● **Extrait du document**
########

Photo © Maria Baoli

Louise Vanneste, atla

Propos recueillis par Wilson Le Personnic

Publié le 24 mai 2019

Depuis les mots jusqu’aux corps, la chorégraphe Louise Vanneste fouille le champ de la littérature. Après avoir exploré le roman Orlando de Virginia Woolf dans son précédent projet Therians, elle poursuit cet ambitieux travail sensible avec un autre classique de la littérature : Vendredi ou les limbes du pacifique de Michel Tournier. De son naufrage sur une île déserte et sa perdition au milieu d’une nature hostile, la chorégraphe belge ne conserve que les sensations et la physicalité particulière de son personnage principal Robinson face aux éléments. Déambulation immersive au plus près des danseurs (dont un enfant à la présence toute magnétique), atla vient susciter la puissance évocatoire des corps et de l’imaginaire. Entretien.

Lors de notre précédent entretien, vous me disiez vouloir investir le champs littéraire. En tant que chorégraphe, qu’est-ce qui vous intéresse dans la littérature ?

La littérature est présente dans ma vie depuis que je suis toute petite, mon père me lisait des livres tous les soirs, j’étais abonnée à des magazines pour enfant, chaque jour il y avait un moment réservé à la lecture… Je me suis rendue compte que la littérature était toujours là, en périphérie de ma pratique et de mon travail. Elle nourrissait toujours mes recherches préparatoires, permettait aussi des moments d’échappée pendant un travail de création… Mes pièces n’avaient pas de narration, ni d’évolution logique. J’ai voulu mettre ça au coeur du travail. Amener la question du récit telle que Walter Benjamin la traite dans Le raconteur, où il évoque les histoires qui se transmettaient à l’oral, faisaient donc appel à la mémoire de la personne qui raconte, à ses images, à travers son prisme et son champ de sensibilité. Les histoires étaient « à trous » mais n’en étaient pas moins intenses – au contraire même, soutient Walter Benjamin – et dotées d’une logique d’expérience unique.

Depuis toujours je m’intéresse à la non-hiérarchisation des médiums, aux moyens de les investir tous de la même manière. La littérature s’est alors intégrée naturellement à ma pratique. J’aime mettre en valeur les éléments auxquels la danse se frotte pour exister et je l’investis minutieusement sans qu’elle ne soit au centre pour autant. Pour ma précédente pièce Therians je suis partie du livre Orlando de Virginia Woolf. C’est un grand roman d’aventure avec un personnage qui traverse les siècles et les genres. Avec atla, j’ai travaillé à partir de Vendredi ou les limbes du pacifique de Michel Tournier, qui est aussi en quelque sorte un roman d’aventure…

Quel potentiel chorégraphique avez-vous trouvé dans Vendredi ou les limbes du pacifique ?

########

● **Consigne**
Poursuivez l'entretien ci-dessus avec Louise Vanneste sur atla à partir de sa dernière phrase.

● **Entrées de données**
########

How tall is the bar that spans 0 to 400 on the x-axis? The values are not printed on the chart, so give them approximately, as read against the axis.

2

########

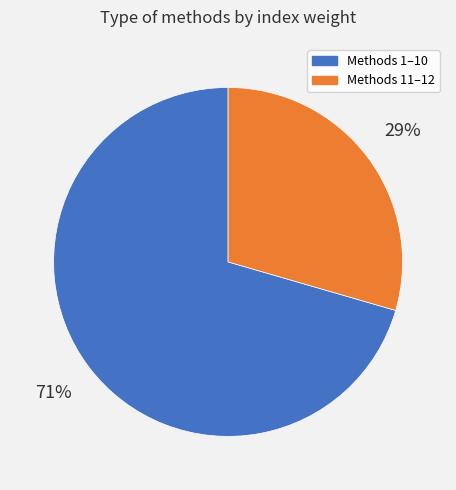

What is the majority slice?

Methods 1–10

########

● **Résultat attendu**
Comme Orlando, le roman de de Michel Tournier met en scène un corps en proie à des problématiques liées au déplacement, au temps, à l’espace, à la transition… C’est sans doute pour cette raison que j’ai choisi inconsciemment ces deux livres. Ce qui m’a le plus intéressé dans Vendredi c’était le rapport de Robinson à la nature. Il reste seul sur cette île pendant 28 ans, et ses expériences en lien avec la nature vont développer chez lui des sentiments passionnels envers cette dernière. Il découvre un marécage (la souille) qui lui fait oublier sa condition de solitude sur l’île, ou encore une grotte avec un petit tunnel dans lequel il va redevenir une sorte de foetus… Il va même avoir des relations sexuelles avec l’île, de nouvelles plantes fleurissant aux endroits où il éjacule… J’ai le sentiment que l’idée de nature est sous-jacente idéologiquement dans mon travail depuis longtemps… C’était l’occasion de travailler concrètement le corps à partir des tropismes, des plantes, du végétal, d’une immobilité vivante… Les danseurs se sont d’ailleurs emparés de cette autre forme d’être.

L’obscurité était un élément récurrent de vos précédentes pièces, contrairement à atla qui est très lumineux.

En effet, les premiers essais se sont dailleurs fait dans un espace sombre mais je sentais que ce n’était pas mon Robinson. Je sentais que les gens devaient être dans la luminosité, peut-être en réaction à ma précédente pièce Therians qui se passait dans le noir quasi complet. C’est aussi ce que je retiens de l’espace de Robinson : l’île est ouverte, entourée par la mer, avec le soleil qui surplombe la jungle et qui brûle la peau…. Je voulais que les spectateurs soient dans un environnement solaire, comme Robinson va découvrir à la fin du roman. Il devient solaire par sa rencontre avec l’île et avec Vendredi. Il devient un élément parmi les autres éléments. Il est élémentaire et c’est sa libération.

Nous sommes invités à déambuler dans un grand white cube qui absorbe la lumière et les couleurs. Comment avez-vous pensé cet espace abstrait ?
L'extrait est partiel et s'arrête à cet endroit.